Some things are worth it. Is this one of them?

Stay tuned for Part Deux (a/k/a “Who Will Save the Children?”)



Anonymous said...

First you are mixing your metaphors. Second what this tells you is Marion County was previously screening out cases they thought were abuse or now they are taking cases that are not abuse but need to justify their new found budget. My experience is Marion County files cases that other counties would laugh at you if you claimed that a CHINS should be filed. While my experience is they jump the gun in Marion County that some other counties overlook true abuse and neglect. Maybe they should, rotate case workers in to other areas.

Anonymous said...

When I was a deputy prosecutor doing a stint in the DV unit, CPS was worthless. Women would get the shit beat out of them time and again on the weekend and show up on Monday morning saying that they never said what the police put in the report and he never touched her. It got to the point that you knew several of the women on a first name basis. And of course, the women were getting beat right in front of the kids.
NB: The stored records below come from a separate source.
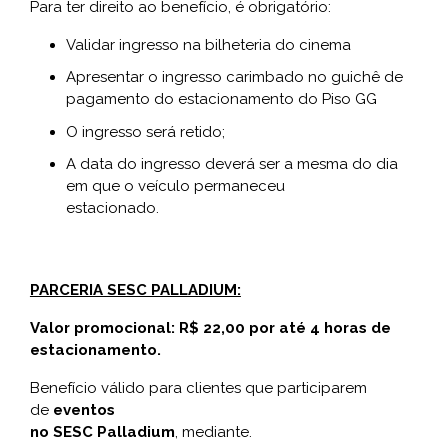
Para ter direito ao benefício, é obrigatório:
Validar ingresso na bilheteria do cinema
Apresentar o ingresso carimbado no guichê de
pagamento do estacionamento do Piso GG
O ingresso será retido;
A data do ingresso deverá ser a mesma do dia
em que o veículo permaneceu
estacionado.
PARCERIA SESC PALLADIUM:
Valor promocional: R$ 22,00 por até 4 horas de
estacionamento.
Benefício válido para clientes que participarem
de
eventos
no SESC Palladium
, mediante.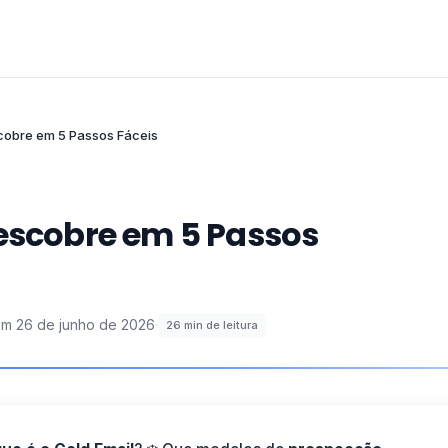
scobre em 5 Passos Fáceis
Descobre em 5 Passos
em
26 de junho de 2026
·
26
min de leitura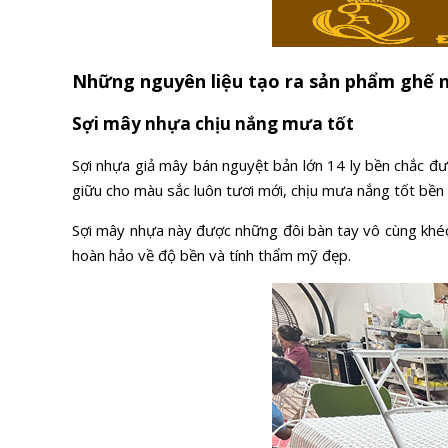
Những nguyên liệu tạo ra sản phẩm ghế 
Sợi mây nhựa chịu nắng mưa tốt
Sợi nhựa giả mây bán nguyệt bản lớn 14 ly bền chắc đ
giữu cho màu sắc luôn tươi mới, chịu mưa nắng tốt bền b
Sợi mây nhựa này được những đôi bàn tay vô cùng khéo lé
hoàn hảo về độ bền và tính thẩm mỹ đẹp.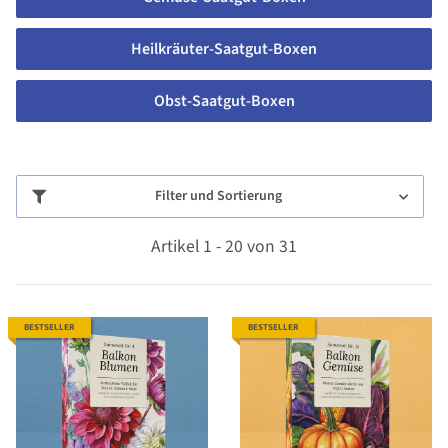
Heilkräuter-Saatgut-Boxen
Obst-Saatgut-Boxen
Filter und Sortierung
Artikel 1 - 20 von 31
BESTSELLER
BESTSELLER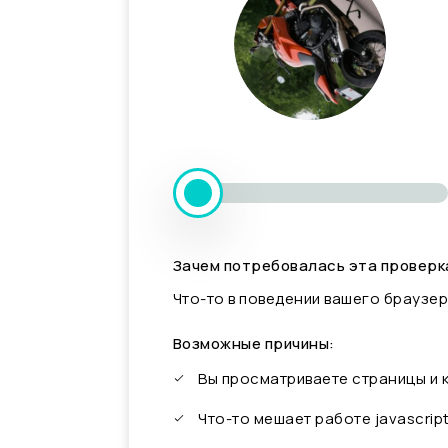
Зачем потребовалась эта проверк
Что-то в поведении вашего браузер
Возможные причины:
Вы просматриваете страницы и
Что-то мешает работе javascrip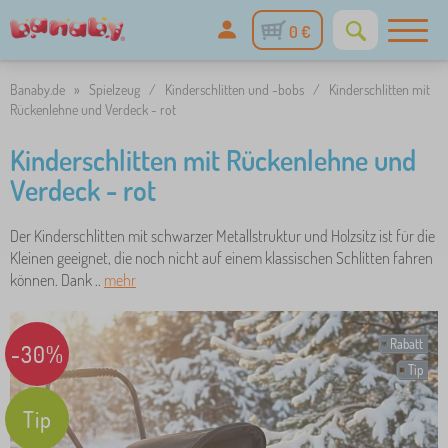
0 €
Banaby.de
»
Spielzeug
/
Kinderschlitten und -bobs
/
Kinderschlitten mit
Rückenlehne und Verdeck - rot
Kinderschlitten mit Rückenlehne und
Verdeck - rot
Der Kinderschlitten mit schwarzer Metallstruktur und Holzsitz ist für die
Kleinen geeignet, die noch nicht auf einem klassischen Schlitten fahren
können. Dank ..
mehr
Rabatt
-30%
Tip
Tip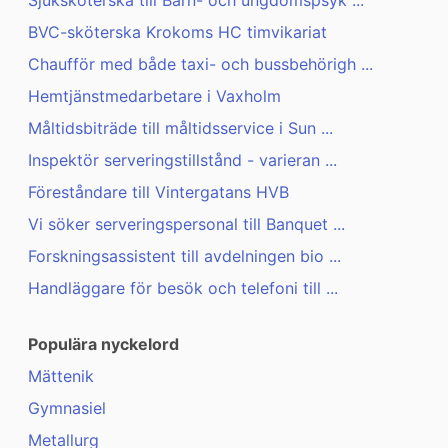
Sjuksköterska till Barn- och ungdomspsyk ...
BVC-sköterska Krokoms HC timvikariat
Chaufför med både taxi- och bussbehörigh ...
Hemtjänstmedarbetare i Vaxholm
Måltidsbiträde till måltidsservice i Sun ...
Inspektör serveringstillstånd - varieran ...
Föreståndare till Vintergatans HVB
Vi söker serveringspersonal till Banquet ...
Forskningsassistent till avdelningen bio ...
Handläggare för besök och telefoni till ...
Populära nyckelord
Mättenik
Gymnasiel
Metallurg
So we thought that since kids are in danger when adults fight and that the most common way men become batterers is to see it growing up, CPS would help us out and put some pressure on these women to clean up their act for the sake of their children. Ha!

I hope this new DV unit works. It could be a great unit, though given the track record, I doubt it.

Anonymous said...

I think part of the problem is that the MCDCS attorneys have no authority to actually advise their "client" on what is legal and what is not. IPOPA, I think if a client walked into your office wanting you to file a case that had no legal merit whatsoever, you would patiently explain to them that it would be a violation of your ethical obligations as an officer of the court to file such a claim, and politely show them the door. MCDCS attorneys have no such discretion. More often than not, their legal advice is ignored while case managers and supervisors do whatever they want to do, and then expect the attorneys to clean it up in court. Part of the solution has got to be giving the attorneys the ability to actually practice law, rather than turning them into robots to do Director Payne's bidding. (I agree with you that it wouldn't hurt to hire more attorneys too. Marion County has 25% (and most likely growing) of the CHINS cases in the state, why don't they have 25% of the legal team?)